● **Text to read**
They came from across the Pacific and across the Atlantic. From East Coast and West. They descended on Albuquerque to siege and take over the lands of de-I and the Tower. Our defenses were completely overwhelmed.
CHRISTMAS EVE AND DAY
Christmas we glorious. We decided that we needed a Christmas Eve meal that was more informal so I made a big pot of seafood/chicken gumbo. We fed the kids first. I was sure they would turn their nose up at it with its strong flavors. But know they are liked it, even 1.2 who can be very picky. On Christmas Eve, the kids had exchanged gifts with each other. We also started with all the traditional things we've done as a family such as listening to our hokey synthesizer Christmas mix tape (with daughters and I singing along) and the mass watching of Claymation Christmas, a special shown once on TV during the 80's which we recorded and have watched religiously since. We managed to get everyone up to bed in spite of their excitement. Then the adults got all of the presents out and stockings and set everything up.
Christmas day was glorious. I've not always seen the joy in it. I don't have it hard wired in my head as we never had it as a kid. But this year with my focus on my role as grandfather, it was a very different experience. The grandchildren were warm and enjoying the opening of presents. We made our traditional breakfast and then had a relaxing day before we made our traditional Christmas pizza. Wife did a new Neapolitan dough recipe that was quite good. We had all the grandkids and the adults making their individual pizzas. It was a very mellow day.
PREPARING FOR THE REUNION
Who organizes a family reunion just two days after Christmas? A primarily Jewish family that can only bring it's far flung members at that time of year? So yet another onslaught of people. I will kid you not that the idea of having the reunion at our house while the only logical choice was exceedingly daunting and stressful. I'd been worrying about it for weeks. Fortunately all sorts of family members had stepped up to the plate to do jobs. One of my nieces, X, did all the meal planning. My wonderful sons-in-law took the job of rearranging furniture so we could easily accommodate the 29 people total we had. S-I-L 1A (aka Armenian Deal Hound) took on the Costco mega shopping with his wife #1. After all the hard work, S-I-L 2B had arranged for a babysitter for the 8 grandkids so we adults could all go out to dinner.

● **Data lines**
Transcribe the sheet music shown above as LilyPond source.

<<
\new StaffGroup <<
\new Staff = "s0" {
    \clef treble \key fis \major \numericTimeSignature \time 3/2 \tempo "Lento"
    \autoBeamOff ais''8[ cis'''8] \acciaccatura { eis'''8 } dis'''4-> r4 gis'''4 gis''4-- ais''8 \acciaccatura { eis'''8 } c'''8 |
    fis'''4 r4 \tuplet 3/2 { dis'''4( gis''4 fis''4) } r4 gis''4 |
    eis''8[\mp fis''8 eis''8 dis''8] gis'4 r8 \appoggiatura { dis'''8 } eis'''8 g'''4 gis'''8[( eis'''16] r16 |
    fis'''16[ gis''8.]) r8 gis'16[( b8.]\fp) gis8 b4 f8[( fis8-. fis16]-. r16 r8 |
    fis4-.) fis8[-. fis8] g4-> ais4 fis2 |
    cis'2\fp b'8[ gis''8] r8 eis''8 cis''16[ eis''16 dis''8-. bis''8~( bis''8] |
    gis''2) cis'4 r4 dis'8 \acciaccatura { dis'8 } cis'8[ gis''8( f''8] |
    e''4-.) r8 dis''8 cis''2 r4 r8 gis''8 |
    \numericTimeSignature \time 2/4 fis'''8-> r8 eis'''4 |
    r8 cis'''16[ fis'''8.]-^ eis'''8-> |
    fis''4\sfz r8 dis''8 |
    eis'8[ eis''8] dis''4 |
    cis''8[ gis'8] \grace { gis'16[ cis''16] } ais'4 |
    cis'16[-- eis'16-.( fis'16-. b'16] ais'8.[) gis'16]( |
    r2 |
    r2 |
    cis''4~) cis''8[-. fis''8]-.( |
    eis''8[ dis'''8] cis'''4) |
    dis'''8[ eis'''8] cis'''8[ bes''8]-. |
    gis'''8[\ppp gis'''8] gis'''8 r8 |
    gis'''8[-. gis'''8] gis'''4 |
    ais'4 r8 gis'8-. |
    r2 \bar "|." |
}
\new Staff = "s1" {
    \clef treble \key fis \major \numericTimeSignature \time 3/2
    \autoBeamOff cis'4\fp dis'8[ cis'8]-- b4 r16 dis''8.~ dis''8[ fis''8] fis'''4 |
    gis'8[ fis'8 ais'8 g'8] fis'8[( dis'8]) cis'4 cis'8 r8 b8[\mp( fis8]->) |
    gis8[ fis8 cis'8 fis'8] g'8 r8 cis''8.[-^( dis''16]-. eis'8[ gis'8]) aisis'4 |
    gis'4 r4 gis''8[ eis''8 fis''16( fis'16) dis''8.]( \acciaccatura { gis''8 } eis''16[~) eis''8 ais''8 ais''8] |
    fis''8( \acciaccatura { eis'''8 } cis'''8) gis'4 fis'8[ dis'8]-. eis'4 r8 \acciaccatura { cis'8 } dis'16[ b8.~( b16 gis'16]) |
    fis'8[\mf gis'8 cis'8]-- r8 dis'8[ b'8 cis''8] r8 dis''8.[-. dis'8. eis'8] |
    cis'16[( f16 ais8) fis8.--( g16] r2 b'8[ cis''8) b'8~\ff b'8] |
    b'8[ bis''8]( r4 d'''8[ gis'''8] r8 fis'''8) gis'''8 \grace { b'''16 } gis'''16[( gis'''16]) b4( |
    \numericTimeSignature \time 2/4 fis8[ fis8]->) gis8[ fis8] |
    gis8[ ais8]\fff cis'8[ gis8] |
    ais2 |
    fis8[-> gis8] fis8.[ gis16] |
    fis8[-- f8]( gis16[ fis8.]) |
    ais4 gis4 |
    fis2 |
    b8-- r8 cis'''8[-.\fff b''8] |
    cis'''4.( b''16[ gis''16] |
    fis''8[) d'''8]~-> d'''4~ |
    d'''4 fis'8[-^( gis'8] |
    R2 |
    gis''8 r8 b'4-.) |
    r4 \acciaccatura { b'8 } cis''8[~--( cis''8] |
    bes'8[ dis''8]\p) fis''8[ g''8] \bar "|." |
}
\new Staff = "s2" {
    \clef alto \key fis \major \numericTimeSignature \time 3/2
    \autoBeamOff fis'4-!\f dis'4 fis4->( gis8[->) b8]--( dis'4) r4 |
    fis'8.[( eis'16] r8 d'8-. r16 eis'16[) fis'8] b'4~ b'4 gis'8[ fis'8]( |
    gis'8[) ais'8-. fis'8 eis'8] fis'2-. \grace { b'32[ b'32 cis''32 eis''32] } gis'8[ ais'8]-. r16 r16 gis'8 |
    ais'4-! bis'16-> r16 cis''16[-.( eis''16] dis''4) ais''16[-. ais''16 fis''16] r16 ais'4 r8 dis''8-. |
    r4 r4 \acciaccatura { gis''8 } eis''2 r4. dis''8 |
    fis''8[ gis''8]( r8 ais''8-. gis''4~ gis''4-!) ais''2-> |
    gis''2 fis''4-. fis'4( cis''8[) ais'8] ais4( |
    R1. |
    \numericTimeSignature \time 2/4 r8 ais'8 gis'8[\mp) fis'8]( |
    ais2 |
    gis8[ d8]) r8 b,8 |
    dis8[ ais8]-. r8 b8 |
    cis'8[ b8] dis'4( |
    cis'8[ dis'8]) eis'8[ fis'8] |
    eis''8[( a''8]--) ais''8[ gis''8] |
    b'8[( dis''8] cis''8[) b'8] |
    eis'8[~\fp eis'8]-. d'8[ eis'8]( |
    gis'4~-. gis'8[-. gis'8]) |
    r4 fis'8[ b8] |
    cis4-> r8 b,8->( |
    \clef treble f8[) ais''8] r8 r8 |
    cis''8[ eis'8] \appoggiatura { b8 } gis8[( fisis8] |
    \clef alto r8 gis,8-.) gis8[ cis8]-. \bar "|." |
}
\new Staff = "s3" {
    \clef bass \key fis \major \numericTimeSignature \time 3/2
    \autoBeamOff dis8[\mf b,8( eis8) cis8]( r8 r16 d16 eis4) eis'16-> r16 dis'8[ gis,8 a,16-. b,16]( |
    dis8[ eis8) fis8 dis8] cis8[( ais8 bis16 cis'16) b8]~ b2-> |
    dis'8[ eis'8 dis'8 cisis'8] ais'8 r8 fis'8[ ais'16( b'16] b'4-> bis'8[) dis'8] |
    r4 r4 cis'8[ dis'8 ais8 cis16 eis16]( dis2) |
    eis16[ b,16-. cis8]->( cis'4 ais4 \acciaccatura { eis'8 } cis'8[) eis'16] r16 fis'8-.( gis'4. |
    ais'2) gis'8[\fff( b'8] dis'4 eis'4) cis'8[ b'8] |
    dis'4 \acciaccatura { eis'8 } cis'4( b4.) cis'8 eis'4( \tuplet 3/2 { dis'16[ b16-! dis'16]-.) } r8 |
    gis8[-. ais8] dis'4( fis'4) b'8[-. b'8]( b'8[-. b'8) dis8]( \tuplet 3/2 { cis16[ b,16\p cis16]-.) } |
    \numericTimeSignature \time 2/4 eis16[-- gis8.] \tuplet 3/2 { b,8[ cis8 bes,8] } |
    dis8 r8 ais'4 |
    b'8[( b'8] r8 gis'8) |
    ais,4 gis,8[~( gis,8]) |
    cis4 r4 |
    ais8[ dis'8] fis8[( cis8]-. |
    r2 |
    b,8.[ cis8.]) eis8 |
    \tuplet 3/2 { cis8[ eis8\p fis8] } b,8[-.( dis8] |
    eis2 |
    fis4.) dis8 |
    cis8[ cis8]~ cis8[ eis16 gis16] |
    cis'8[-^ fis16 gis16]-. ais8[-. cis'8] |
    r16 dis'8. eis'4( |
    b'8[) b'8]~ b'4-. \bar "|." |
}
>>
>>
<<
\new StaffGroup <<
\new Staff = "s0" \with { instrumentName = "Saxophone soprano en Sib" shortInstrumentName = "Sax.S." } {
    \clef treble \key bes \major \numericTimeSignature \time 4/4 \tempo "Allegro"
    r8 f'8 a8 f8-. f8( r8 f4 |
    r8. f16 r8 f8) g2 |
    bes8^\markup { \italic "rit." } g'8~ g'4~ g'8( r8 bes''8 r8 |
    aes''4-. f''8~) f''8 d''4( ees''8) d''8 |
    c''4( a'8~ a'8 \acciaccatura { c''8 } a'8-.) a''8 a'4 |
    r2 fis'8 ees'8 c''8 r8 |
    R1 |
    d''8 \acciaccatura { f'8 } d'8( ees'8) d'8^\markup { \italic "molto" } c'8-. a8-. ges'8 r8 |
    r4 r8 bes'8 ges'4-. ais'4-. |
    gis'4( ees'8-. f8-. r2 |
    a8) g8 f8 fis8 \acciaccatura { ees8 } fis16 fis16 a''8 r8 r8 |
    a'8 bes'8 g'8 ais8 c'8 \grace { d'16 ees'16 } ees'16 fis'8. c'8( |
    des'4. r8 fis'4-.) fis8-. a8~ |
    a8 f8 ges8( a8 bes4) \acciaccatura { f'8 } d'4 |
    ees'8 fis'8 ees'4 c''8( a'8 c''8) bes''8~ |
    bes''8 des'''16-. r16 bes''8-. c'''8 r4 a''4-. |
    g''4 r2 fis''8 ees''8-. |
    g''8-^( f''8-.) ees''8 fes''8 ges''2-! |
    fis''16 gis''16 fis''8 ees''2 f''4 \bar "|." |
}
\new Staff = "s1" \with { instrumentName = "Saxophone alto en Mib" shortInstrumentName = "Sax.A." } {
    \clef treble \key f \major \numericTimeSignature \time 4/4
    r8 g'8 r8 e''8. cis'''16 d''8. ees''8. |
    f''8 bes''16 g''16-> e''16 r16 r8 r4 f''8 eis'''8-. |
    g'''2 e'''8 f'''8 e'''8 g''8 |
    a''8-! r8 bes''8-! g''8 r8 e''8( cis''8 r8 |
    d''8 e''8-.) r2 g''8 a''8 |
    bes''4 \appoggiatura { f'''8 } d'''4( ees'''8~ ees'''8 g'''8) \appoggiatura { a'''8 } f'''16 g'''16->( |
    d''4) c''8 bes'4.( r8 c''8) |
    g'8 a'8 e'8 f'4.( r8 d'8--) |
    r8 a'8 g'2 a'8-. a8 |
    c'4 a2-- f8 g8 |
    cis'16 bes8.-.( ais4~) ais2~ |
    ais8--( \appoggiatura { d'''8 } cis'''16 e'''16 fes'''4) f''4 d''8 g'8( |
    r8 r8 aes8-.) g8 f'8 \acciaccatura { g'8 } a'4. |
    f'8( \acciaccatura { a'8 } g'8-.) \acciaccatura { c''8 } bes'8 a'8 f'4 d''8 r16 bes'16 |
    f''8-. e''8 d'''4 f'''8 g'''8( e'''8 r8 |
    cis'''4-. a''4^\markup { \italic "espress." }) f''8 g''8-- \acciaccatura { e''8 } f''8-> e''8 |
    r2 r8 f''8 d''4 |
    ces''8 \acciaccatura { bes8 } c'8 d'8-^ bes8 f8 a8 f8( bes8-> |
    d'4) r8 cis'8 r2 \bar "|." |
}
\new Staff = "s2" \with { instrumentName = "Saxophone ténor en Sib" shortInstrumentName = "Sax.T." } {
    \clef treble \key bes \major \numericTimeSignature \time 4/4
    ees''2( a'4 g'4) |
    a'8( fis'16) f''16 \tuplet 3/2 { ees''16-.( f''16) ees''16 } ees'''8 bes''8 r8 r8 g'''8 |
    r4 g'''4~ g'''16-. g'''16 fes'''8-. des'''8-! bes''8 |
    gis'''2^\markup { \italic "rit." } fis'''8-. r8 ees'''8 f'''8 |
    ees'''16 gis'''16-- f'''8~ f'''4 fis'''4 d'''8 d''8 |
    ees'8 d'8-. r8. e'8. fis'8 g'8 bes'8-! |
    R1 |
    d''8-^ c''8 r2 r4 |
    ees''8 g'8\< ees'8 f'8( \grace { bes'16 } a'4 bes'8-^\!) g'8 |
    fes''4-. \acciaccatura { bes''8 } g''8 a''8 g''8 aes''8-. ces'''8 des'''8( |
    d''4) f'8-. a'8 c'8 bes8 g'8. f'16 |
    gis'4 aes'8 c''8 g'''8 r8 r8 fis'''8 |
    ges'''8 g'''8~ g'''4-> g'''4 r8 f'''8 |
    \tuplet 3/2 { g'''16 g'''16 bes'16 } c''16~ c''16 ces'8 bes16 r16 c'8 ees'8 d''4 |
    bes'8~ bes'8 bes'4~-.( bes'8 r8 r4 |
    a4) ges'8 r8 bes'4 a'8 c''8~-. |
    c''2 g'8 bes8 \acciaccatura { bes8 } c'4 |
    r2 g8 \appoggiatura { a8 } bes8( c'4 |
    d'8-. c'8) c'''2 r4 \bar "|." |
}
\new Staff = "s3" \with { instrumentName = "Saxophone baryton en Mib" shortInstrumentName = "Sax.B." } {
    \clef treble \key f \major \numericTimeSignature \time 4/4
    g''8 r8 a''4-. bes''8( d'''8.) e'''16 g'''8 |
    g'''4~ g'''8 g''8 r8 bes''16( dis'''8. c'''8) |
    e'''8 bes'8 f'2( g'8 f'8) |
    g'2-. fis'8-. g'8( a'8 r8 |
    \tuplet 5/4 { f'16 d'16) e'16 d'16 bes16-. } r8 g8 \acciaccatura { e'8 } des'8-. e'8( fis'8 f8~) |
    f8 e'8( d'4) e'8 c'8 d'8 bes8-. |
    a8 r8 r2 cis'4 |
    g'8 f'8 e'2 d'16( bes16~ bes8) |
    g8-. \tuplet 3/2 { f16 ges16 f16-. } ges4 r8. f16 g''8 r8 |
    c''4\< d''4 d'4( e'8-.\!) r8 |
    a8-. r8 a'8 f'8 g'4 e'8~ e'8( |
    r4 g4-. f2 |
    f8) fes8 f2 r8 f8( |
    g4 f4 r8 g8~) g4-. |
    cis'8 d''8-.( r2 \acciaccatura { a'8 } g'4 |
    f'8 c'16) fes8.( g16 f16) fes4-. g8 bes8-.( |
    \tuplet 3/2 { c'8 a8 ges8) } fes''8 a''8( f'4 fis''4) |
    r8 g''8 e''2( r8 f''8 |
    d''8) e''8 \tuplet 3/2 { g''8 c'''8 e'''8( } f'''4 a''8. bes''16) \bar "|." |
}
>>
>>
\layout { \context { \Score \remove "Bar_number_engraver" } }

● **Direction 1**
Answer these from the account of the family holidays:
(a) What dish was made for the Christmas Eve meal?
(b) What did Wife try for the first time when making the Christmas pizza?
(c) How many people in total did the reunion need room for?
● **Direction 2**
Continue the account of the family holidays from the point where the text stops.

● **Response 1**
(a) A big pot of seafood/chicken gumbo.
(b) A new Neapolitan dough recipe.
(c) 29 people.

● **Response 2**
THE TOWER CONQUERED!
The final onslaught. Having this many people at your house feels a bit like being evicted. But seriously it was really an amazing event. We've never been a close family. That is in large part to the overwhelming presence of my father whose feeling was that extended family was something to be avoided at all costs (there is a long background story to this that I don't have time for now). We used to have an annual get together when my mother was alive on Thanksgiving and my father would rage at my mother for months prior to it. It was legendary that Dad would find someone to pick on and reduce to tears.
But this was something different all together. The vast majority of our family had never met each other or had only had the most perfunctory of meetings. For example almost none of the family had met any of my grandchildren. There was my younger brother's daughter from a long ago prior relationship whom none of us had met. In spite of all this, the barriers seemed to drop very quickly. There was some really deep conversations on multi generational levels.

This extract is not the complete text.